General Characters of Angiosperms:
- Angiosperms mean ‘enclosed seed’. The seeds of these plants develop in an organ called ovary in the flower and are embedded in fruit.
- They may be herbs, shrubs, or trees and grow on all sorts of environment.
- Primary root develops from radicle. It forms a tap root system. In many angiosperms, roots develop from places other than radicle. They are adventitious roots. Some plants use adventitious roots for clinging, support and absorption of water from wet air.
- The seeds may have one or two cotyledons to store the food.
- The leaves may have parallel or reticulate venation.
- Xylem has vessels.
- Phloem contains sieve tubes and companion cells.

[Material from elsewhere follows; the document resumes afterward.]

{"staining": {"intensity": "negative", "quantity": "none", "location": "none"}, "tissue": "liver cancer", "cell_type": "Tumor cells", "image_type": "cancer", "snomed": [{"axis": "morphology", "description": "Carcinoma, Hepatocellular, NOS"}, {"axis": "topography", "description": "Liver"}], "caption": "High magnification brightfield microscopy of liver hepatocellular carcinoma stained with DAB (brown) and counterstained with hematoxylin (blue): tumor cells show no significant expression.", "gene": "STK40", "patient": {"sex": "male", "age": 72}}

- The pollen grains (male gametes) and egg cell (female gamete) develop within the flower.
- The pollen grains are carried to the stigma of the ovary by various pollen agencies and thereon, it starts its development.
- The embryo sac within the ovary is an eight celled structure.

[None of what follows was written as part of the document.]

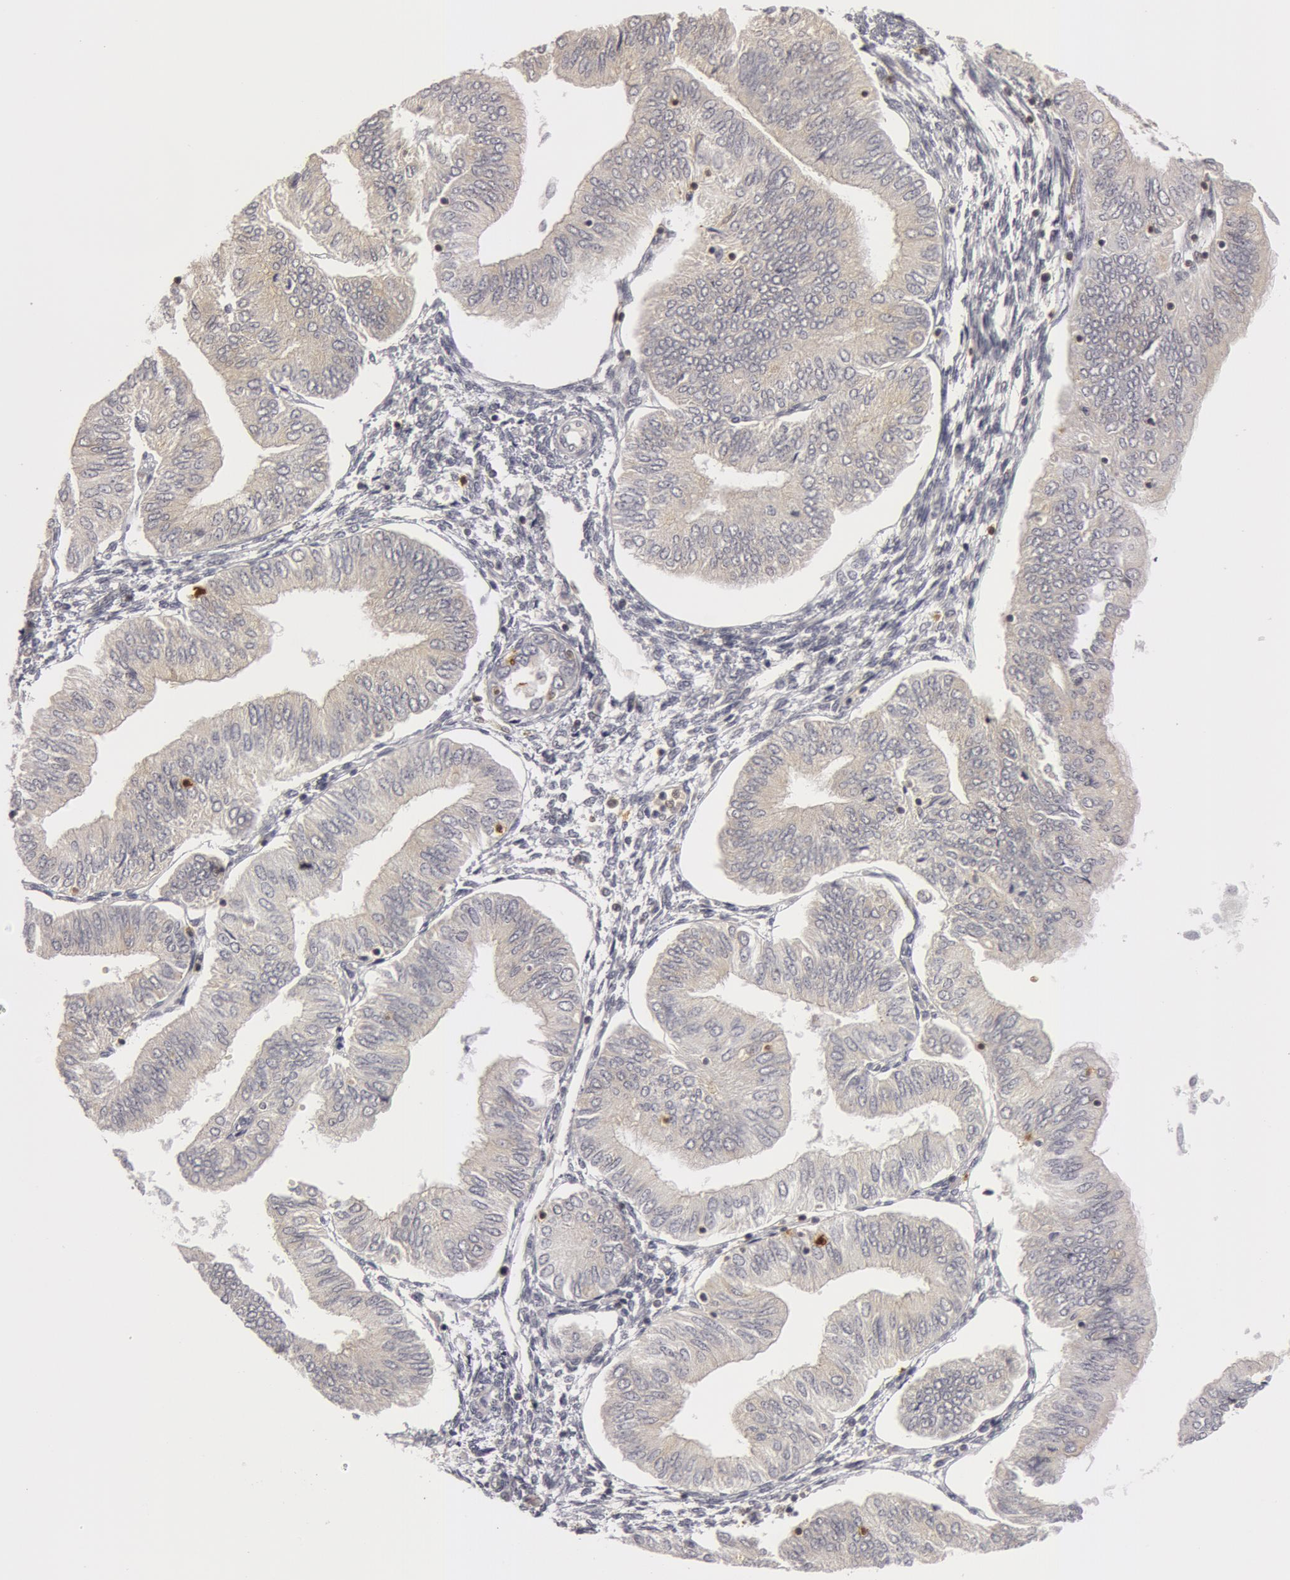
{"staining": {"intensity": "negative", "quantity": "none", "location": "none"}, "tissue": "endometrial cancer", "cell_type": "Tumor cells", "image_type": "cancer", "snomed": [{"axis": "morphology", "description": "Adenocarcinoma, NOS"}, {"axis": "topography", "description": "Endometrium"}], "caption": "IHC image of adenocarcinoma (endometrial) stained for a protein (brown), which shows no positivity in tumor cells.", "gene": "OASL", "patient": {"sex": "female", "age": 51}}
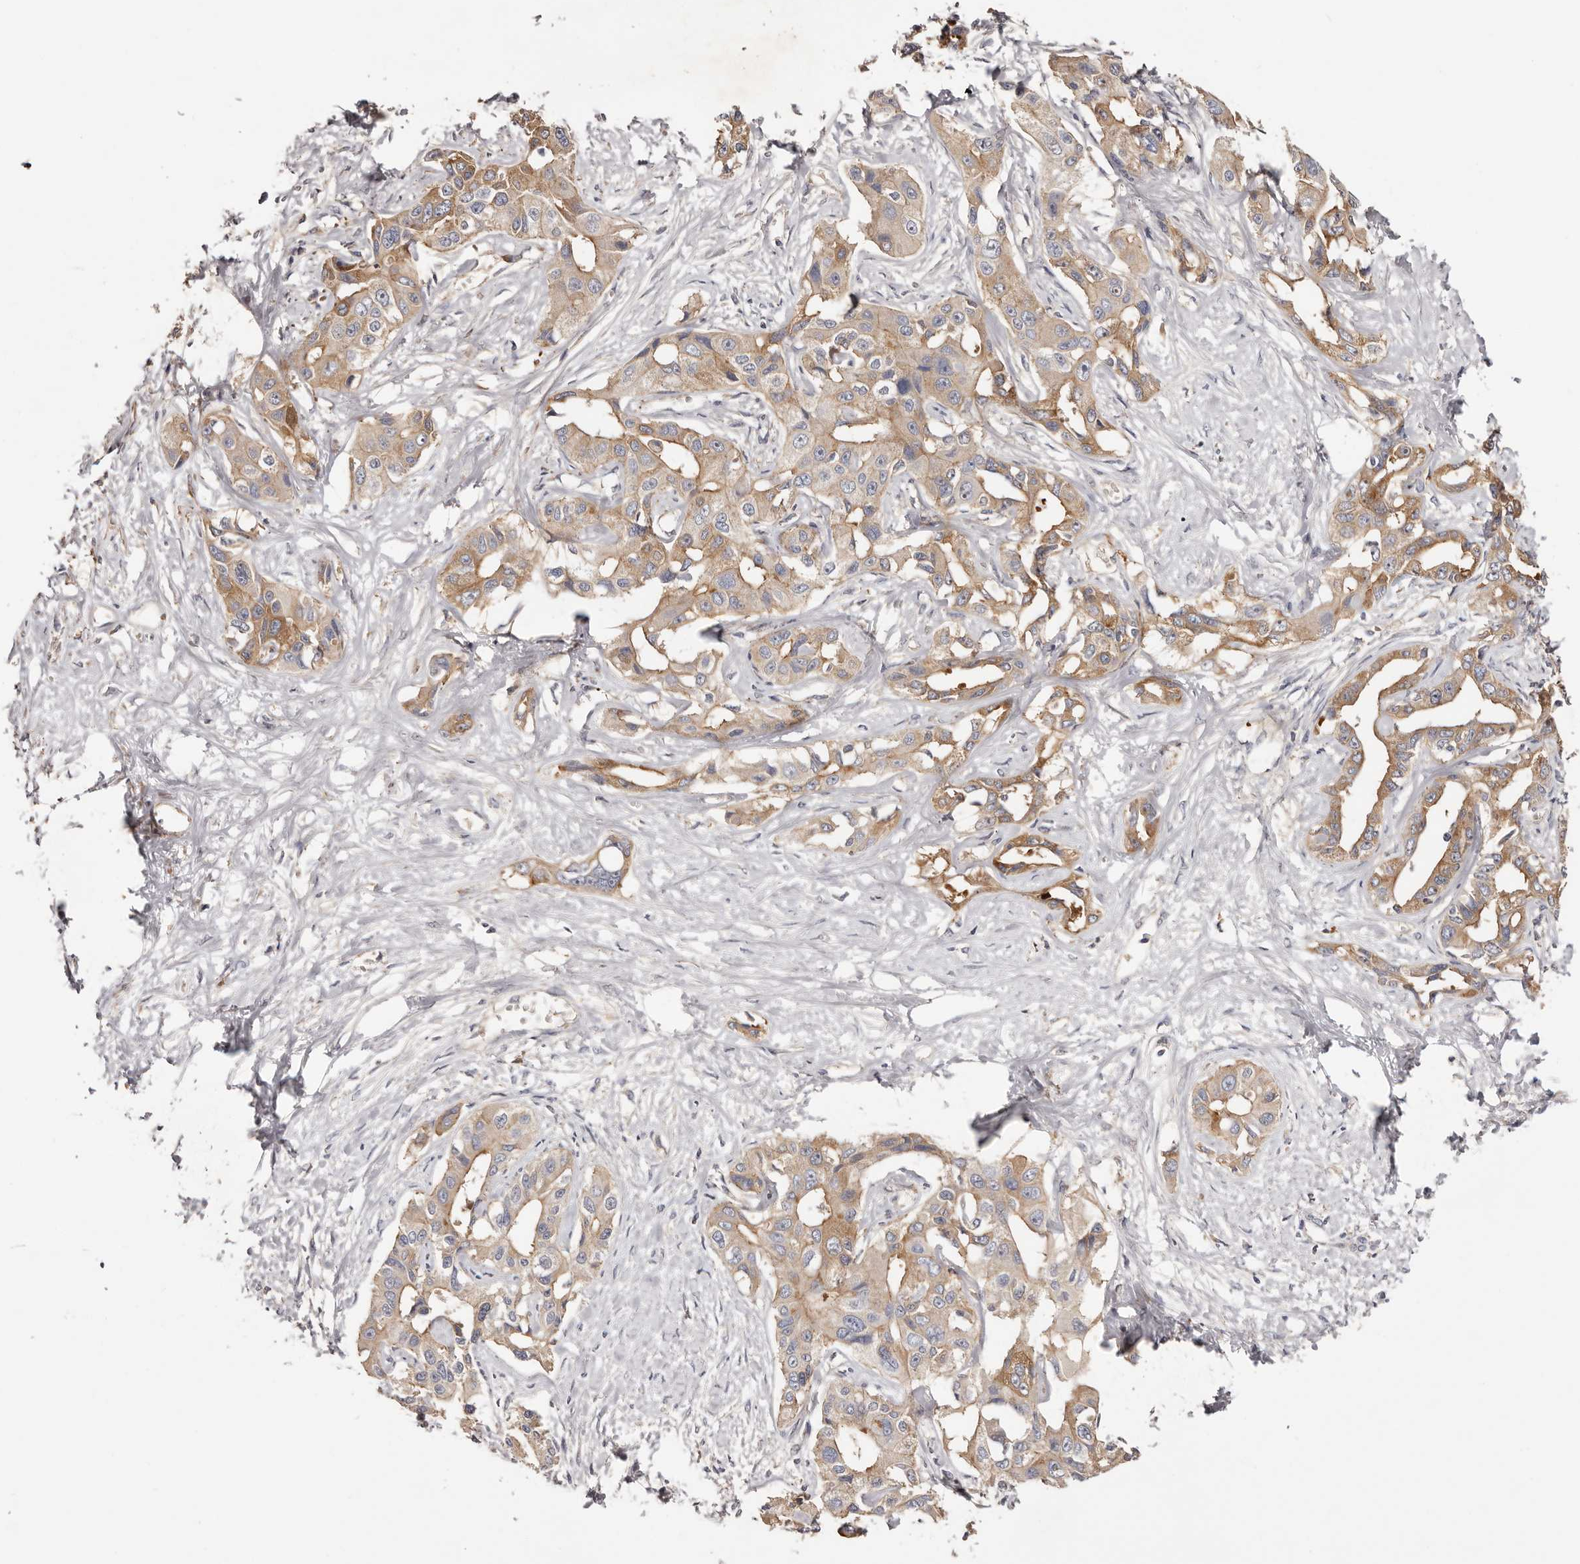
{"staining": {"intensity": "moderate", "quantity": ">75%", "location": "cytoplasmic/membranous"}, "tissue": "liver cancer", "cell_type": "Tumor cells", "image_type": "cancer", "snomed": [{"axis": "morphology", "description": "Cholangiocarcinoma"}, {"axis": "topography", "description": "Liver"}], "caption": "Liver cholangiocarcinoma was stained to show a protein in brown. There is medium levels of moderate cytoplasmic/membranous expression in about >75% of tumor cells.", "gene": "LTV1", "patient": {"sex": "male", "age": 59}}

- All angiosperms undergo fertilization. It protects the endosperm from being wasted away.
What is the process of double fertilization? Give its significance.
During the process of fertilization in angiosperms, one of the male gamete of the pollen tube fuses with the egg cell and forms the embryo of the seed. The other male gamete fuses with the diploid polar nuclei (2N) and develops the triploid-endosperm. This type of fertilization is described as double fertilization.
Significance of Double Fertilization:
- The double fertilization protects the endosperm from being wasted away because the endosperm is formed after fertilization.
- The triploid endosperm provides nutrition to the developing embryo during germination as it is formed after double fertilization.
- It provides the characteristics of the male plant as well as to the nutritive tissue.